I love making my own breadcrumbs from the scratch because it’s easy to make and it’s free from all the artificial additives in commercial brands. It also saves you money and it’s the perfect way to use up leftover bread or bread crusts. You also get the choice of adding any seasoning of your choice to it for a personalised flavour mix that commercial brands may not have available. I use breadcrumbs to make some of the recipes for the kids, so homemade it is, to reduce all those salts and sulphates… You get what I mean.
I got emails from some mothers asking if there is an alternative way of making their breadcrumbs without using an oven, which is what I used in my initial DIY tips. “Of course there is,” I answered and that’s my reason for writing this. I decided to go all manual for the benefit of the mums that may not have a blender too or most especially if NEPA decides to strike when you are about to make your breadcrumbs.

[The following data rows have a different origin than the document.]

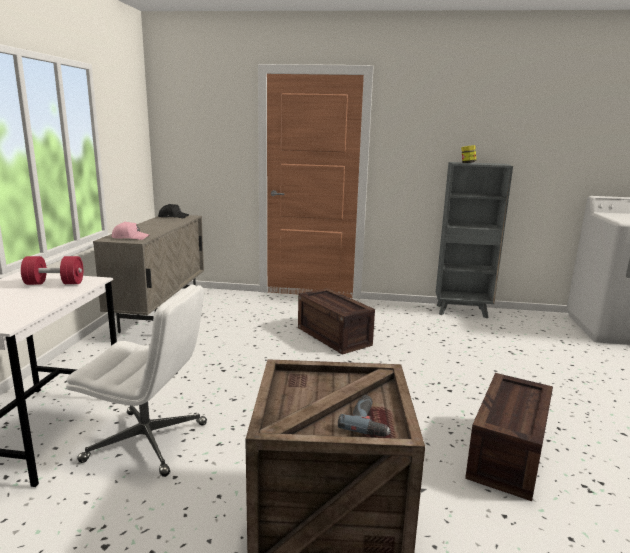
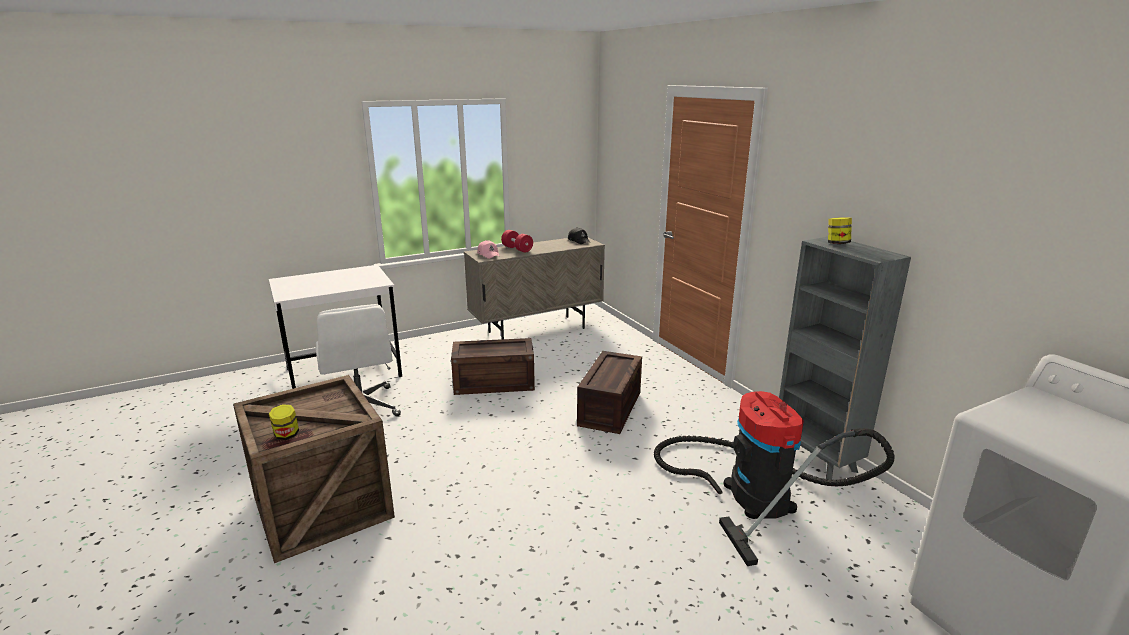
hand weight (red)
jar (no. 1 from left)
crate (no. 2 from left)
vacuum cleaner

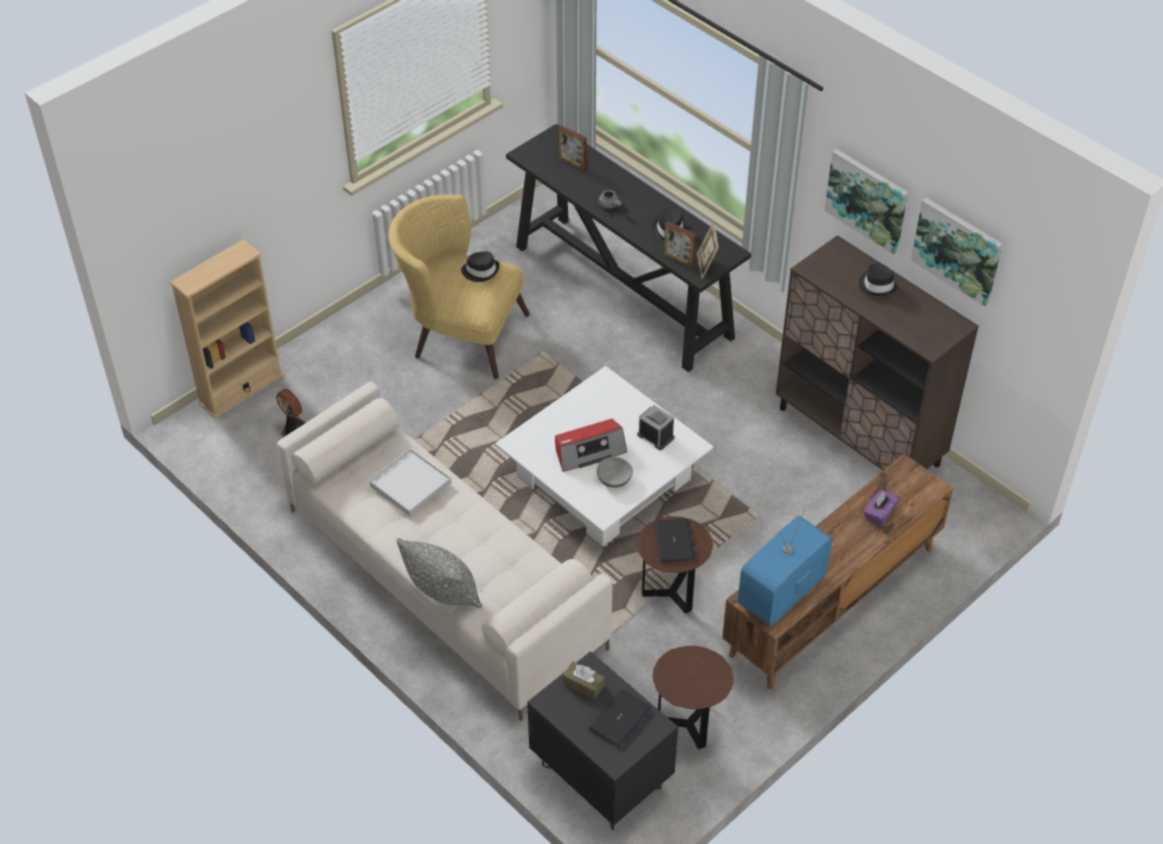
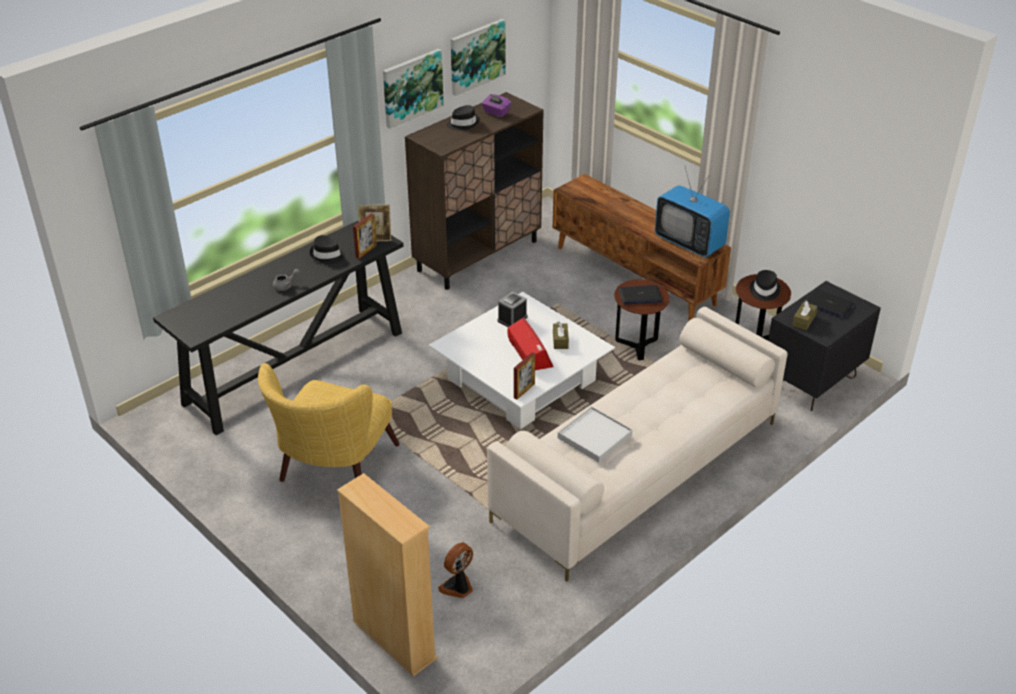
throw pillow (greyish)
wearable hat (black) (no. 3 from left)
photo frame (no. 3 from left)
tissue box (brownish) (no. 1 from left)
tissue box (purple)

One thing I always strive to do here is keep it simple, so that you will not be deterred from trying out recipes for your kids because you don’t know how to do it or you can’t find the ingredients, or because you don’t have the kitchen gadgets used. I’m sure there are other mums (apart from the ones that emailed me) that will appreciate this alternative method of making their homemade breadcrumbs.
Let’s start with what you need:
- Lots of Sunshine
- Ziplock back or thick waterproof (you can double or triple lighter ones)
- Rolling Pin or empty Beer Bottle
- Sieve and Bowl
- …and of course your bread slices or the crusts (that’s the sides that are trimmed off)
- Break the bread slices or crusts into tiny pieces, place on a tray and put out in the sunlight to dry. Depending on the degree of sunshine, it should be dry in hours. The harmattan period is a good season to dry up things outside too.
- Once dried up well, pour the breadcrumbs into the ziplock bag or doubled waterproof and place on a clean flat surface. Using the rolling pin or beer bottle, start rolling to grind the bread into crumbs. Keep rolling till they are all crumbly.
- Pour the crumbs into the sieve and sift into the bowl to get the fine crumbs.
- Put the crumbs that are left in the sieve back into the ziplock or waterproof and roll all over again to get crumbly.
- Repeat steps 3 and 4 till you have no more or a negligible crumbs left in your sieve.
- Season your breadcrumbs with your choice of herbs & spices like thyme, curry, cinnamon, basil, rosemary, cloves etc.
- Store in a dry clean jar.
Easy peasy, right? Don’t forget there are other alternatives to breadcrumbs you can try for a difference… Remember that variety does it for the kids. Try kid-friendly meals with breadcrumbs like the Nigerian Yam Croquette, Potato Balls or Chicken Nuggets.